Rivestìtevi di sentimenti di tenerezza, di bontà, di umiltà’, significa questo. L’umiltà, nella tradizione spirituale cristiana, è uguale a libertà di cuore, cioè libertà dalla preoccupazione per sé stessi. Rivestiti del perdono di Dio, del suo amore, e unificati dalla carità, dall’amore, che diventa il collante che unifica tutto e permette di avere un cuore finalmente capace di amare, diventiamo disponibili anche a dare il perdono agli altri! Prima ci costava tanto perdonare! Prima diventava insopportabile accettare di stare dietro al rancore degli altri, al rifiuto degli altri! Ora invece guardiamo noi stessi e diventiamo disponibili ad amare gli altri, a perdonare gli altri! A questo punto ci scoppia il cuore! Un cuore abitato dalla pace, che diventa capace di rendere grazie. Perché ha trovato la sua via nell’amore.

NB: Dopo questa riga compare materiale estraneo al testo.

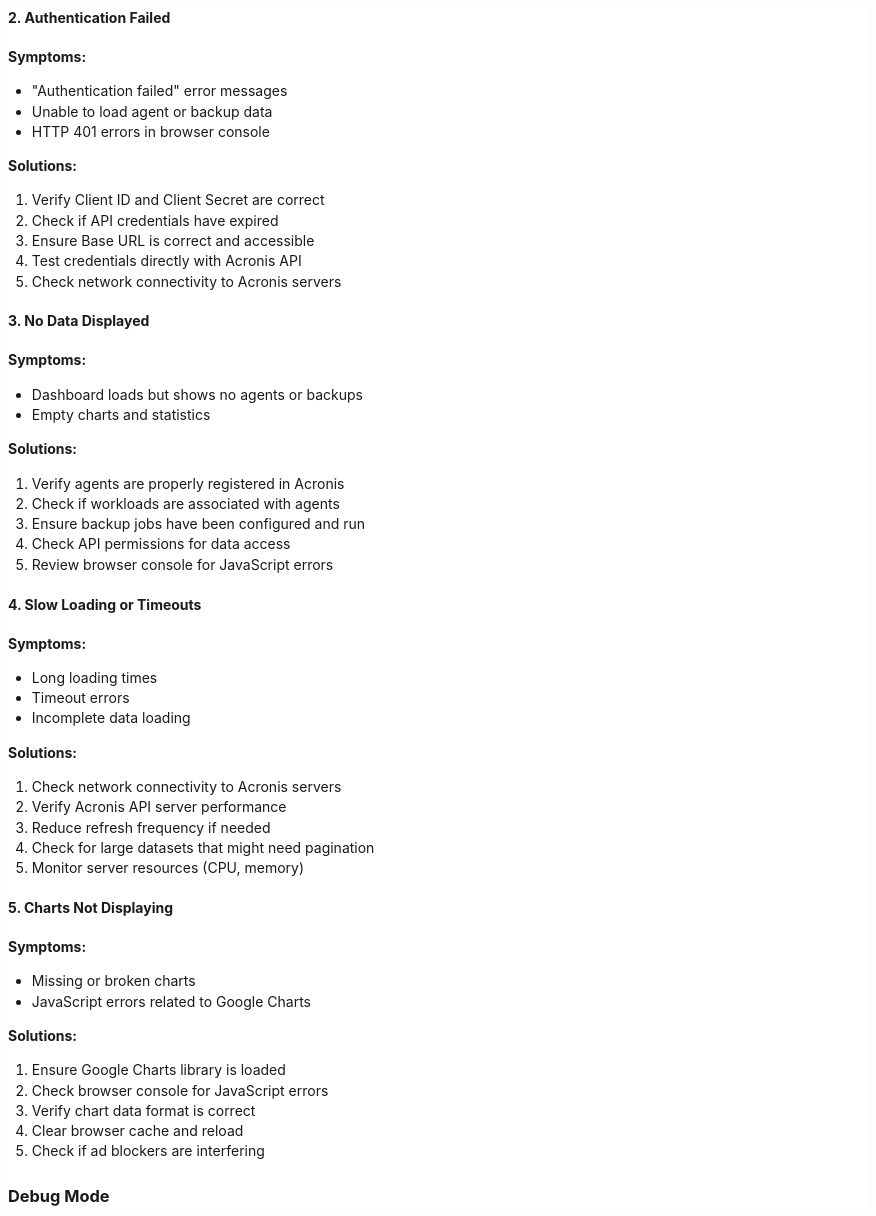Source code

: #### 2. Authentication Failed

**Symptoms:**
- "Authentication failed" error messages
- Unable to load agent or backup data
- HTTP 401 errors in browser console

**Solutions:**
1. Verify Client ID and Client Secret are correct
2. Check if API credentials have expired
3. Ensure Base URL is correct and accessible
4. Test credentials directly with Acronis API
5. Check network connectivity to Acronis servers

#### 3. No Data Displayed

**Symptoms:**
- Dashboard loads but shows no agents or backups
- Empty charts and statistics

**Solutions:**
1. Verify agents are properly registered in Acronis
2. Check if workloads are associated with agents
3. Ensure backup jobs have been configured and run
4. Check API permissions for data access
5. Review browser console for JavaScript errors

#### 4. Slow Loading or Timeouts

**Symptoms:**
- Long loading times
- Timeout errors
- Incomplete data loading

**Solutions:**
1. Check network connectivity to Acronis servers
2. Verify Acronis API server performance
3. Reduce refresh frequency if needed
4. Check for large datasets that might need pagination
5. Monitor server resources (CPU, memory)

#### 5. Charts Not Displaying

**Symptoms:**
- Missing or broken charts
- JavaScript errors related to Google Charts

**Solutions:**
1. Ensure Google Charts library is loaded
2. Check browser console for JavaScript errors
3. Verify chart data format is correct
4. Clear browser cache and reload
5. Check if ad blockers are interfering

### Debug Mode
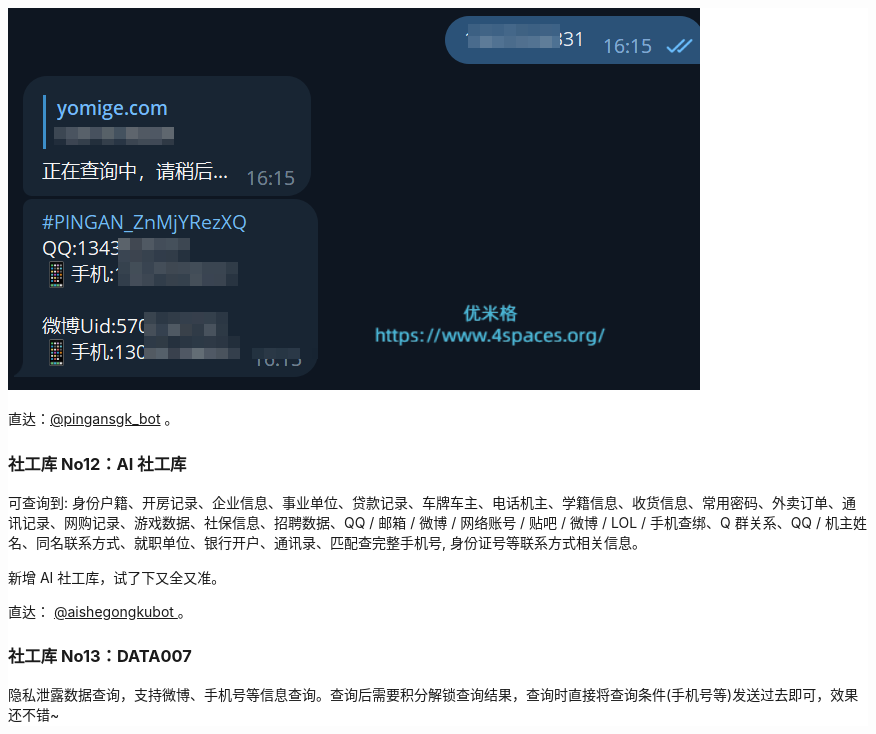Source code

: <img src="img/2023-10-17_161708.png">

直达：<a href="https://t.me/pingansgk_bot?start=Cgs6QJ4nHlDe" target="_blank">@pingansgk_bot</a> 。


### 社工库 No12：AI 社工库

可查询到: 身份户籍、开房记录、企业信息、事业单位、贷款记录、车牌车主、电话机主、学籍信息、收货信息、常用密码、外卖订单、通讯记录、网购记录、游戏数据、社保信息、招聘数据、QQ / 邮箱 / 微博 / 网络账号 / 贴吧 / 微博 / LOL / 手机查绑、Q 群关系、QQ / 机主姓名、同名联系方式、就职单位、银行开户、通讯录、匹配查完整手机号, 身份证号等联系方式相关信息。

新增 AI 社工库，试了下又全又准。

直达： <a href="https://t.me/aishegongkubot?start=AISGK_9OYMY9QW" target="_blank">@aishegongkubot </a> 。

### 社工库 No13：DATA007

隐私泄露数据查询，支持微博、手机号等信息查询。查询后需要积分解锁查询结果，查询时直接将查询条件(手机号等)发送过去即可，效果还不错~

Perché si è sentito molto amato dal Signore. Perché ha imparato ad abitare con gli altri, nel nome di Gesù Risorto. Perché ha imparato la bellezza di una comunione donata, donata dal Signore, possibile anche in mezzo a mille tensioni e a mille difficoltà!

Ecco, allora, che cosa ci ha regalato il Cammino Giubilare, se lo abbiamo vissuto fino in fondo! Che questa esperienza di perdono, di amore, ci potrà essere riconsegnata tutte le volte che vorremo, tutte le volte che la comunità apre i cuori, senza aspettare il 2033, anno in cui presumibilmente ci sarà il prossimo Giubileo!”.

L’inno di ringraziamento al Signore

La Celebrazione si è conclusa con  il “Te Deum”, l’antico e solenne inno di lode, ringraziamento ed affidamento al Signore, con il quale i fedeli nei secoli hanno espresso la loro gioia, ma anche la loro volontà di affrontare le difficoltà terrene, trovando consolazione e sostegno nella misericordia divina.

Un canto che è un fuoco spirituale che unisce i credenti ed è una potente espressione di gratitudine e speranza.

Quella speranza che papa Francesco, nella Bolla di Indizione del Giubileo 2025 “Spes non confundit“, si era augurato potesse giungere a tutti: “Possa la luce della speranza cristiana raggiungere ogni persona, come messaggio dell’amore di Dio rivolto a tutti! E possa la Chiesa essere testimone fedele di questo annuncio in ogni parte del mondo!” (Spes non confundit, 6).

Quella speranza che nelle nostra Diocesi sembra aver raggiunto molte persone e di cui ci auguriamo di poter gustare al più presto i dolci frutti.